EXERCISE PROMPT: Set down exactly the lines of the records from the top to the line containing "wall art: present [343,31,387,99]"; include both.

DATA PROVIDED:

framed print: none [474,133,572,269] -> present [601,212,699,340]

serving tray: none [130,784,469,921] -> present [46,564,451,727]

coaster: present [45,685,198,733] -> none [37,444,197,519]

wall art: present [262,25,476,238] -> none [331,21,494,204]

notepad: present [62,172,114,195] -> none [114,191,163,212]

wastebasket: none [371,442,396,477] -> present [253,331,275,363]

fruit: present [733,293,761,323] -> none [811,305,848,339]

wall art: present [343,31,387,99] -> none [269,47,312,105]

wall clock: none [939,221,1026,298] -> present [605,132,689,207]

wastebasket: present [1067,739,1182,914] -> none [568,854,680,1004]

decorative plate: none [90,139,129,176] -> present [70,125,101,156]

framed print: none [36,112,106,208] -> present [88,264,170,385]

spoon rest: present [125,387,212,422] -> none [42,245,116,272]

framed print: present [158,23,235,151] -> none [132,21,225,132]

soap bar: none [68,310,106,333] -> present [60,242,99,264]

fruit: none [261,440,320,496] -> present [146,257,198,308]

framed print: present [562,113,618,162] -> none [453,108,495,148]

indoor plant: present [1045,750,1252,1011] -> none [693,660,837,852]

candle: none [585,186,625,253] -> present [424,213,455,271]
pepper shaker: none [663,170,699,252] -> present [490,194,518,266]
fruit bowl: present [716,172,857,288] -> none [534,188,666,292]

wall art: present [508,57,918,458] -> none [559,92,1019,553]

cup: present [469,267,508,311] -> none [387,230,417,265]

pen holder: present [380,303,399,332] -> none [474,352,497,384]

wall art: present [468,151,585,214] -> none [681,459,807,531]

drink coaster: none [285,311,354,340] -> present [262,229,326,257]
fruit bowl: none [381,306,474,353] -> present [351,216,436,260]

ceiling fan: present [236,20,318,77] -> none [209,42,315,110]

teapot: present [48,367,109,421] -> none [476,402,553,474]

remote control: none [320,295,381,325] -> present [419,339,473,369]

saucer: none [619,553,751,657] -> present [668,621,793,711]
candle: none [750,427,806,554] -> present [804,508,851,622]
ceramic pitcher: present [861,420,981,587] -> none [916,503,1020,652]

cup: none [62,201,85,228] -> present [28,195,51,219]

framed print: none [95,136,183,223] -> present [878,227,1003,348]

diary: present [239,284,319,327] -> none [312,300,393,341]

ANSWER TO THIS TASK:
framed print: none [474,133,572,269] -> present [601,212,699,340]

serving tray: none [130,784,469,921] -> present [46,564,451,727]

coaster: present [45,685,198,733] -> none [37,444,197,519]

wall art: present [262,25,476,238] -> none [331,21,494,204]

notepad: present [62,172,114,195] -> none [114,191,163,212]

wastebasket: none [371,442,396,477] -> present [253,331,275,363]

fruit: present [733,293,761,323] -> none [811,305,848,339]

wall art: present [343,31,387,99] -> none [269,47,312,105]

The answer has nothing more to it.